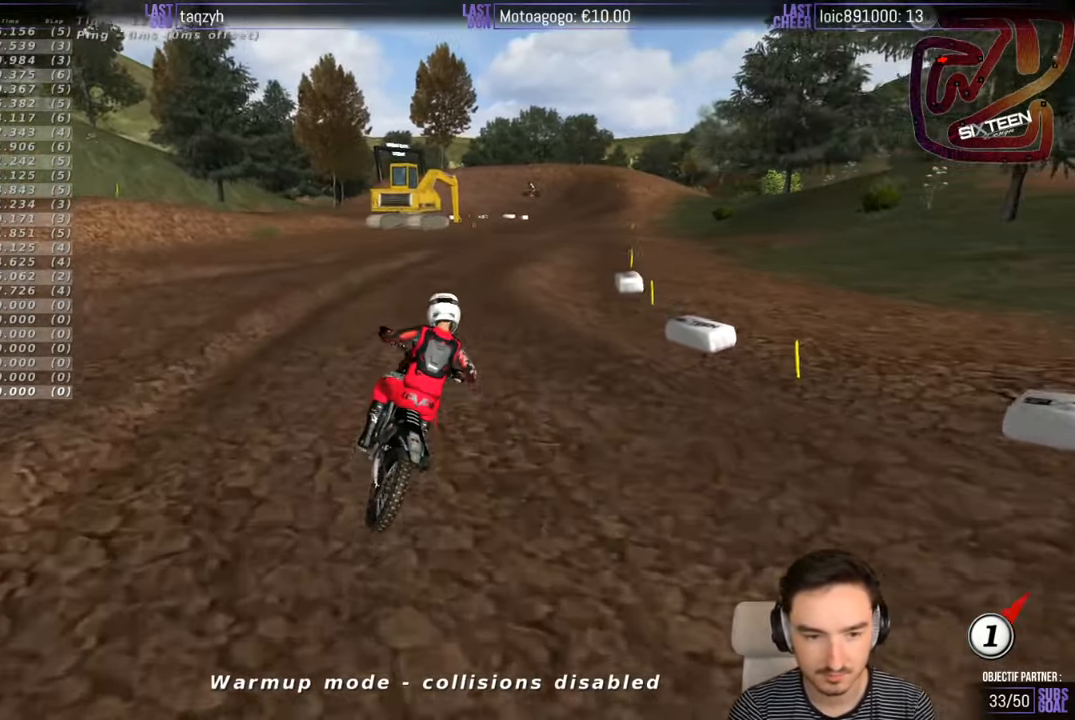
{"buttons": ["R2"], "left_stick": "center", "right_stick": "center", "events": []}
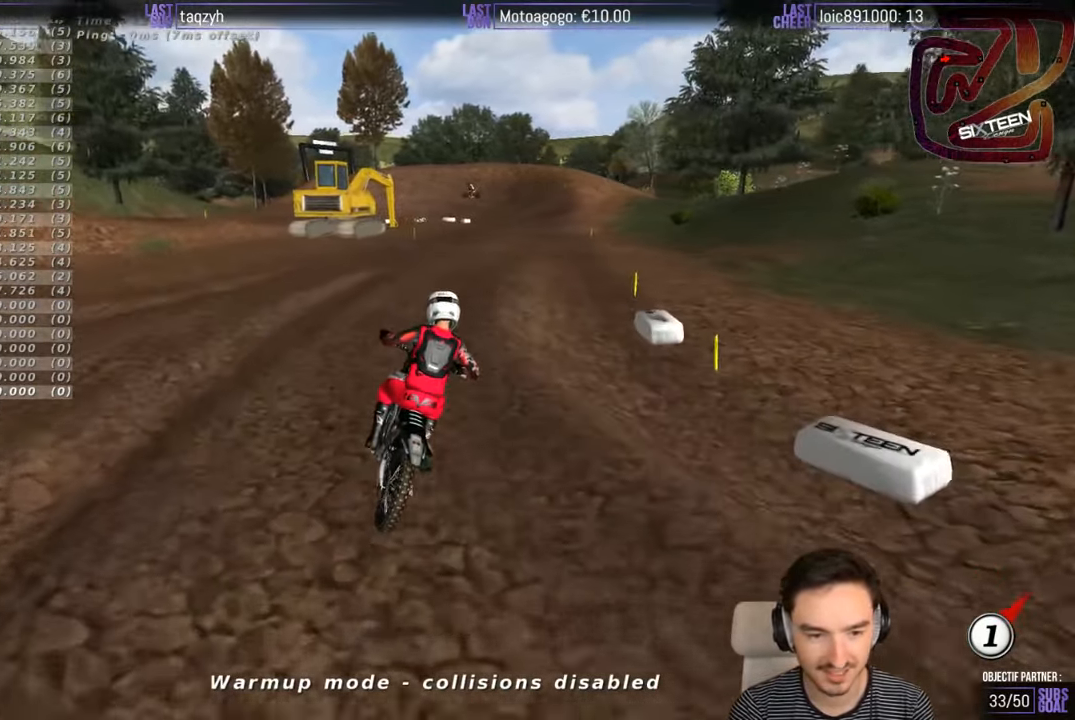
{"buttons": ["R2"], "left_stick": "center", "right_stick": "center", "events": [[133, "B", "down"], [183, "B", "up"]]}
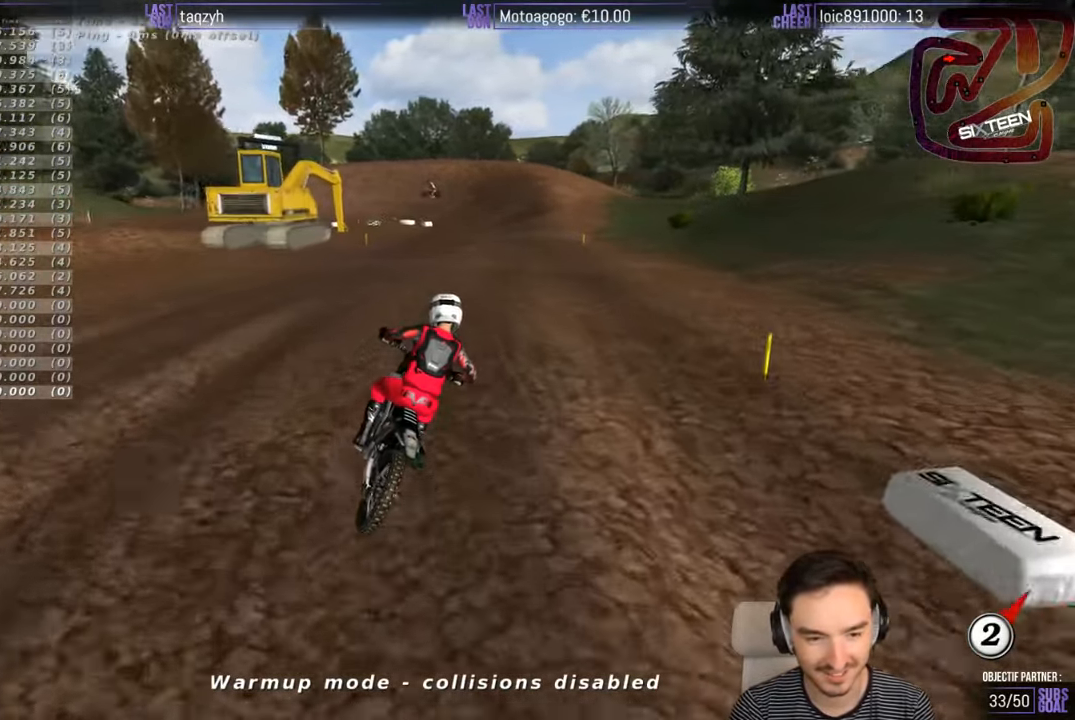
{"buttons": ["R2"], "left_stick": "down", "right_stick": "center", "events": [[67, "left_stick", "down-left"], [183, "left_stick", "down"]]}
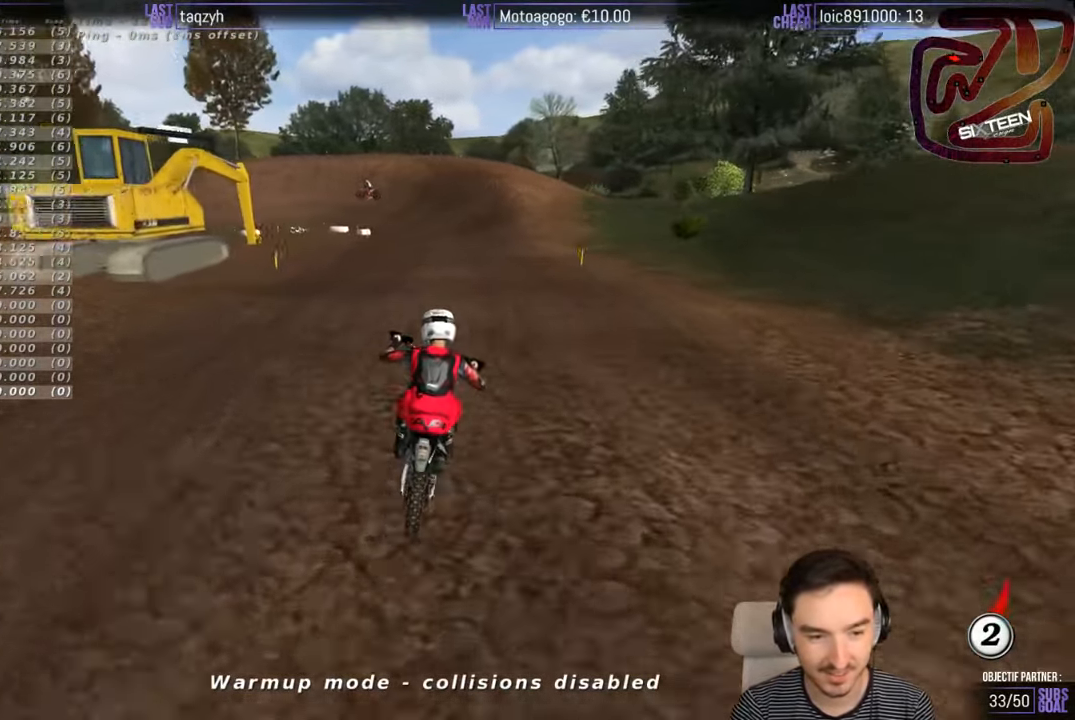
{"buttons": ["R2"], "left_stick": "down", "right_stick": "center", "events": []}
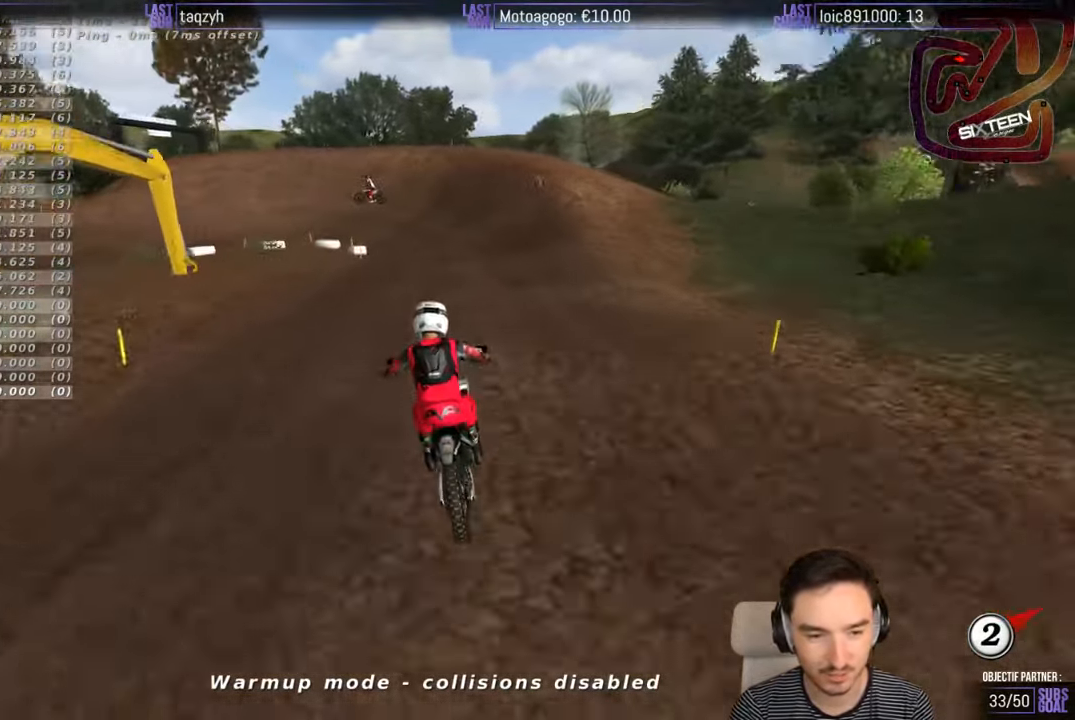
{"buttons": [], "left_stick": "down-left", "right_stick": "center", "events": [[200, "R2", "up"], [267, "left_stick", "center"], [450, "left_stick", "down-left"]]}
------------------------------------
## What is required
Instructions for the listing above: set down every entry exactly and drop any image.

## Result
{"buttons": ["R2"], "left_stick": "center", "right_stick": "center", "events": []}
{"buttons": ["R2"], "left_stick": "center", "right_stick": "center", "events": [[133, "B", "down"], [183, "B", "up"]]}
{"buttons": ["R2"], "left_stick": "down", "right_stick": "center", "events": [[67, "left_stick", "down-left"], [183, "left_stick", "down"]]}
{"buttons": ["R2"], "left_stick": "down", "right_stick": "center", "events": []}
{"buttons": [], "left_stick": "down-left", "right_stick": "center", "events": [[200, "R2", "up"], [267, "left_stick", "center"], [450, "left_stick", "down-left"]]}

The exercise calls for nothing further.